TaxoFinder A Graph-Based Technique for Taxonomy Learning
DOI:
https://doi.org/10.26438/ijcse/v8i4.129132Keywords:
Knowledge searching, Taxonomy learnin, axonomy, TaxoFinder, keyword phrasesAbstract
Taxonomy is an essential process for gaining, sending, and classifying information, and also creating and using applications in several fields.
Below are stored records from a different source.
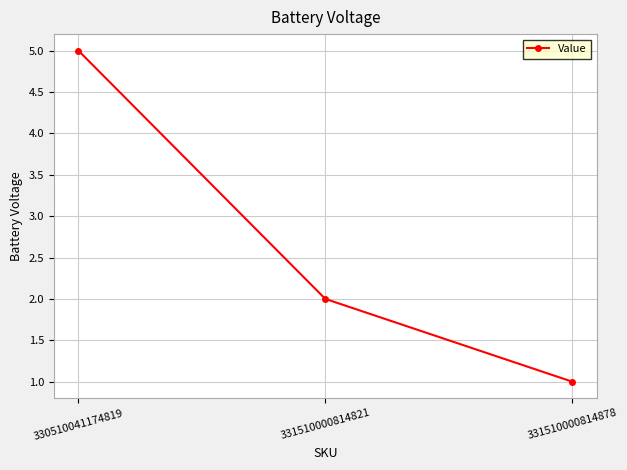

Is it true that the value at 330510041174819 is 5?

True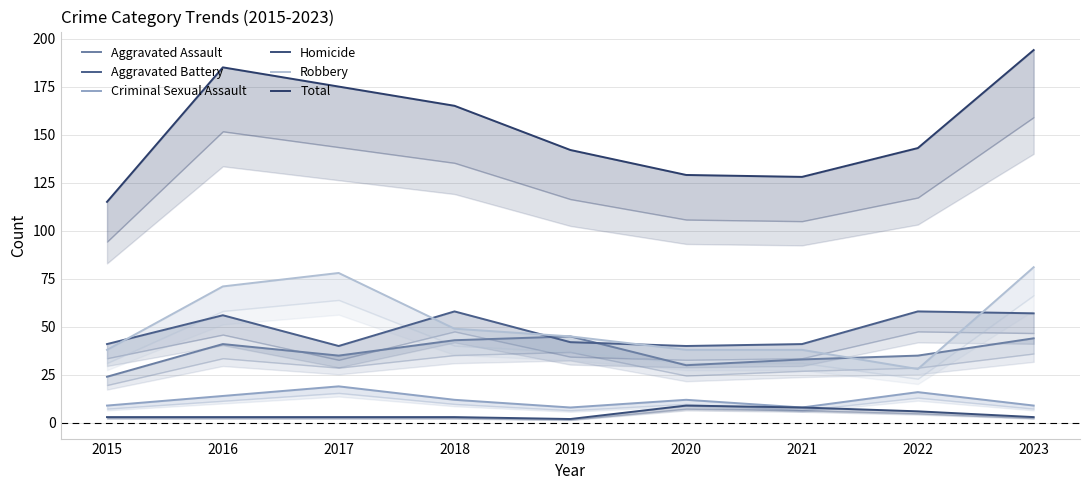

At which label is Robbery closest to 54?

2018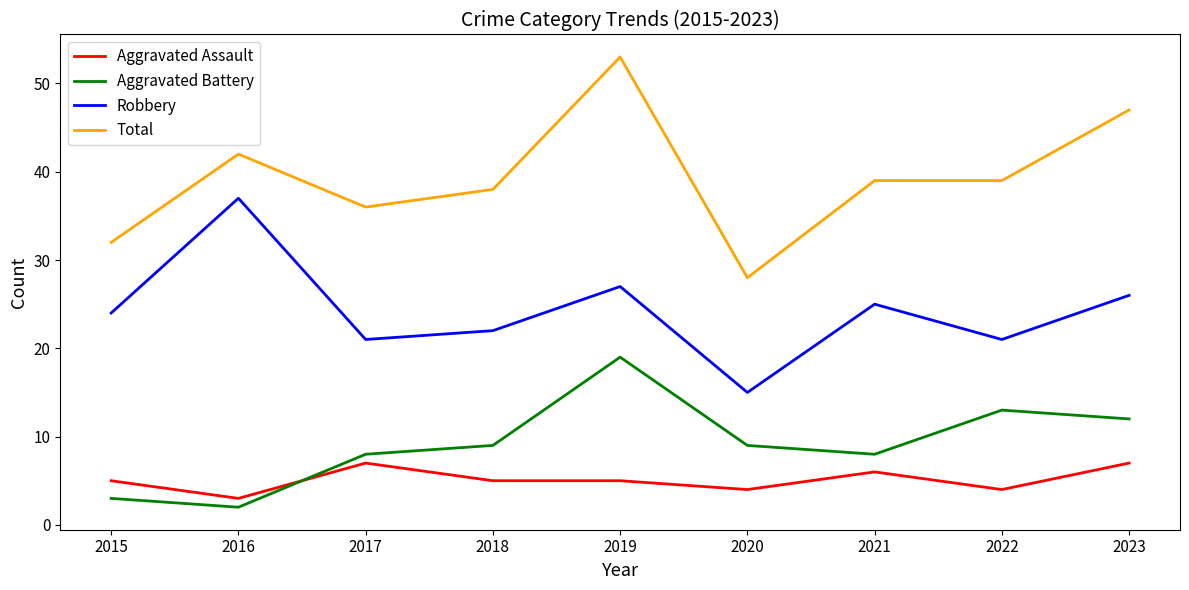

How many lines are shown in the chart?

4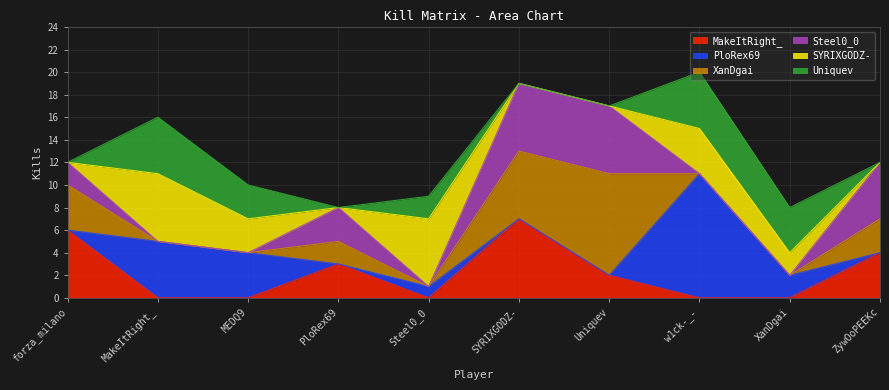

True or false: MakeItRight_ and PloRex69 cross at least once.

True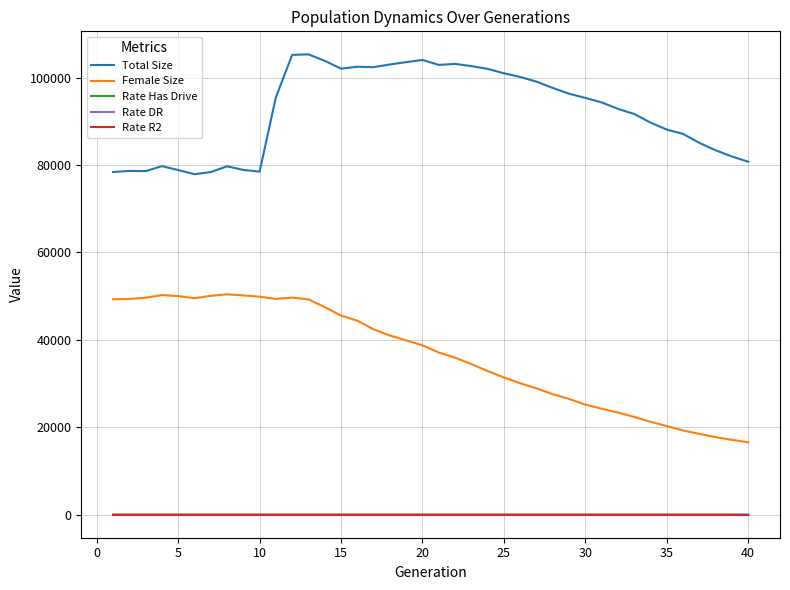

Which series has the largest total across all categories?

Total Size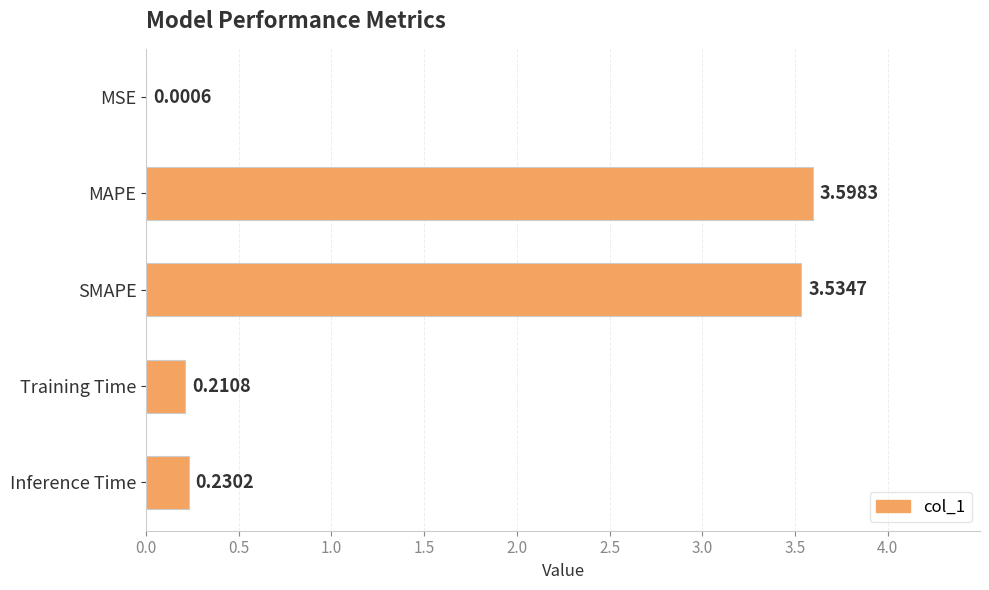

What is the sum of the values at MSE and MAPE?

3.6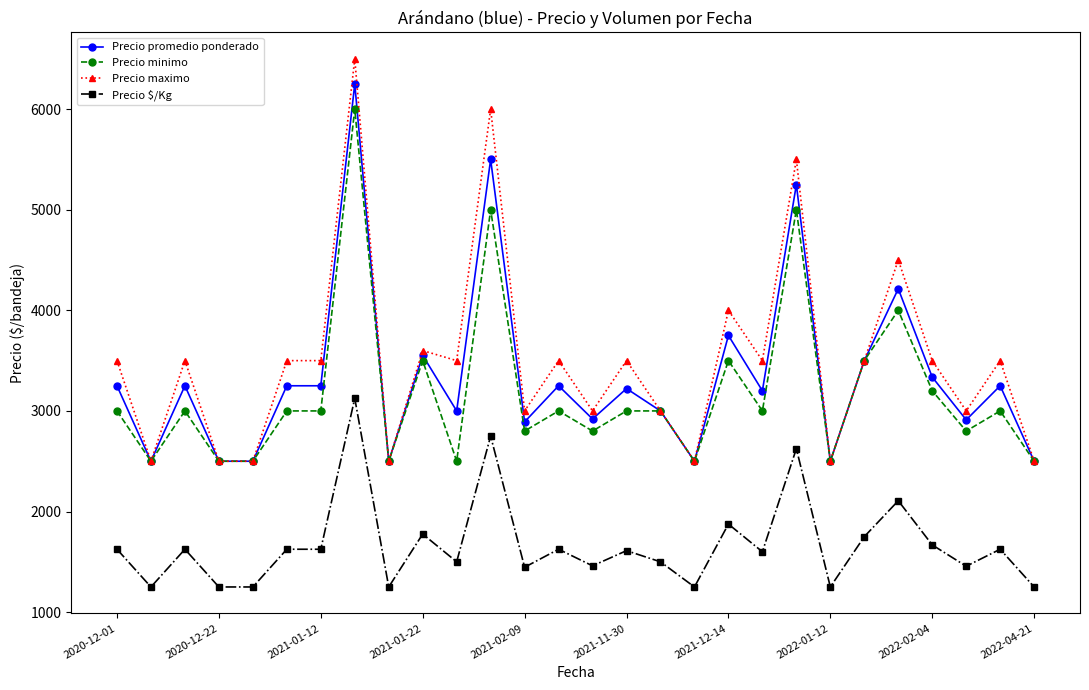

What are all the series names shown in the legend?

Precio promedio ponderado, Precio minimo, Precio maximo, Precio $/Kg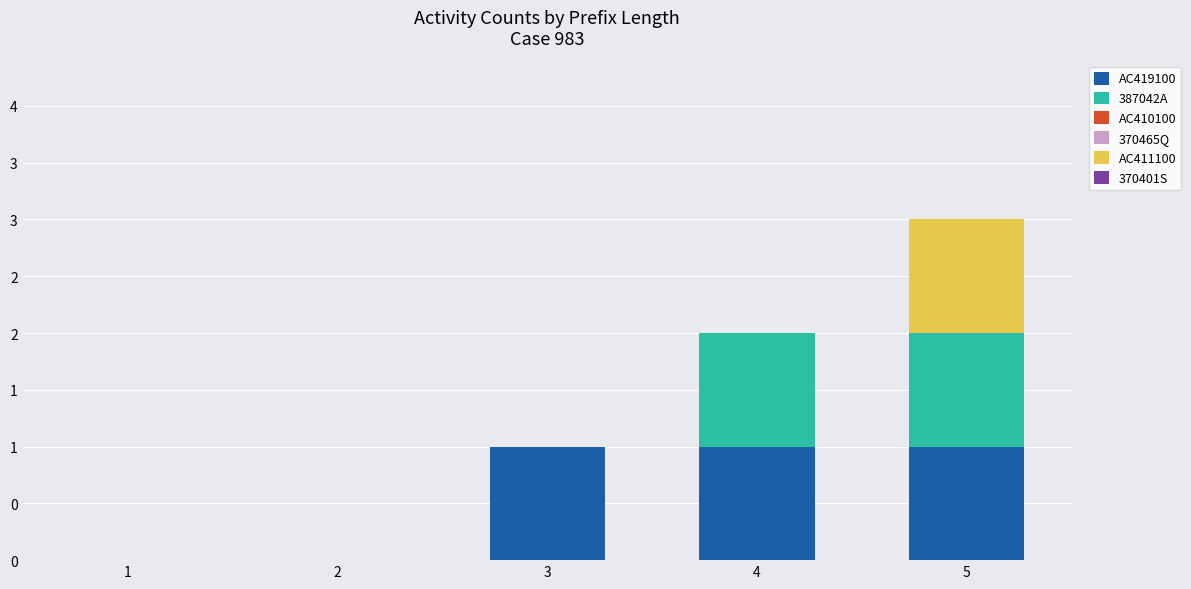

Does the chart contain stacked bars?

Yes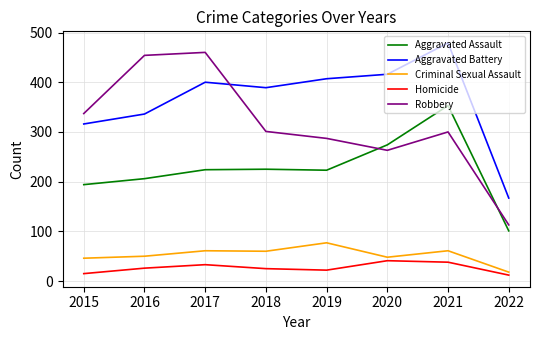

What is the highest value of the Aggravated Battery series?

479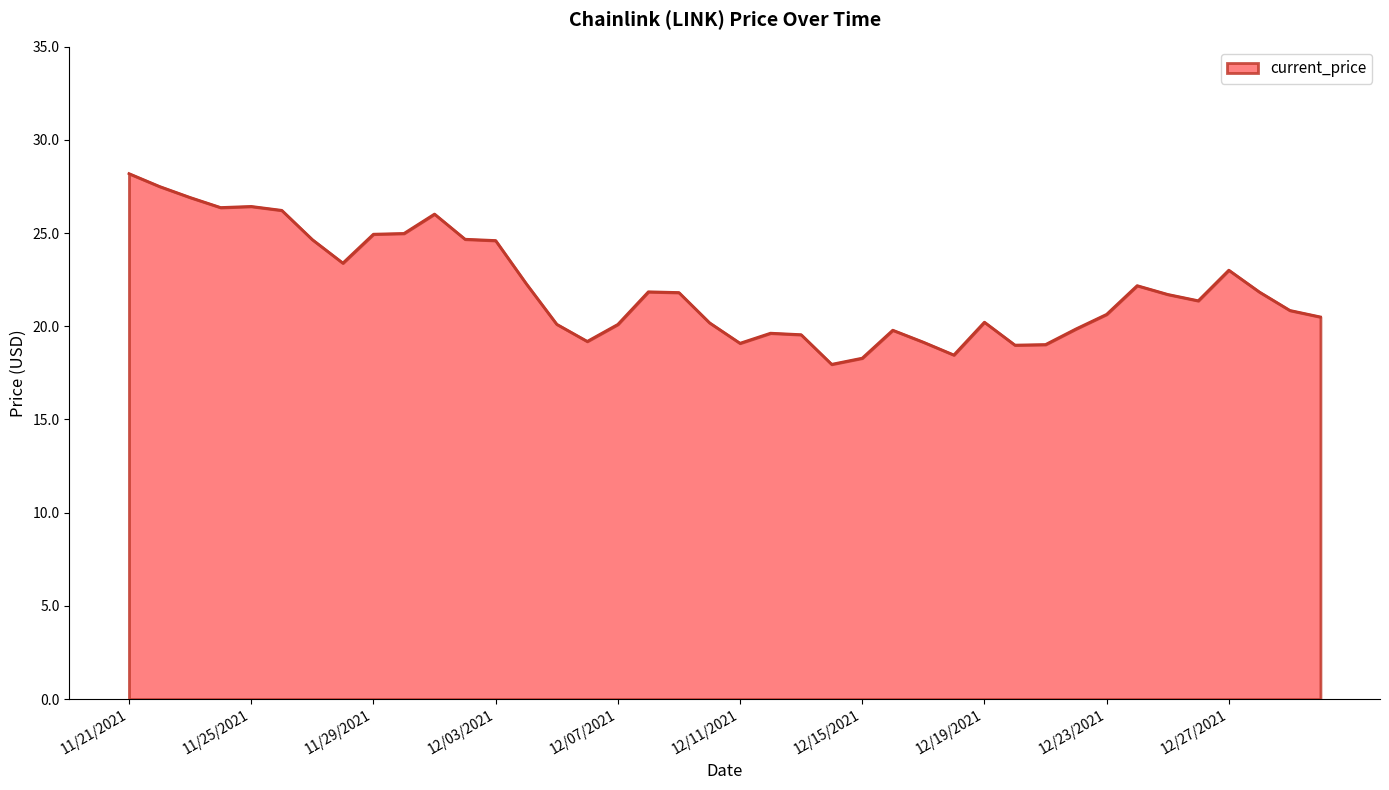

What is the maximum value shown in the chart?

28.2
To minimize humans, work to form the taxonomy learning from scratch and then increase the consistency of the taxonomy, now we suggest an approach to taxonomy learning, called TaxoFinder. TaxoFinder does three stages to construct a taxonomy automatically. Next, it distinguishes notions which are specific to the domain from a corpus of text. Later, it develops a graph describing how these definitions are connected at once depending on their co- occurrences. We will provide a technique for calculating strengths of associative between the concepts as the main method in TaxoFinder, which proves the strength and how tightly they have associated in the graphs, Using their similarities and spatial differences in sentences. Then lastly, have the TaxoFinder which uses a graph-analytical algorithm to trigger a taxonomy. TaxoFinder attempts to construct a taxonomy in such a way that to create a taxonomy, it enhances the associative strengths between the concepts in the graph. We test TaxoFinder on three separate domains using the gold standard evaluation: Mass-meetings emergency response, autism research and disorder domains. We evaluate TaxoFinder as the very effective subsumption method in this development, and it reveals that TaxoFinder was an efficient solution that successfully outperforms the subsumption process.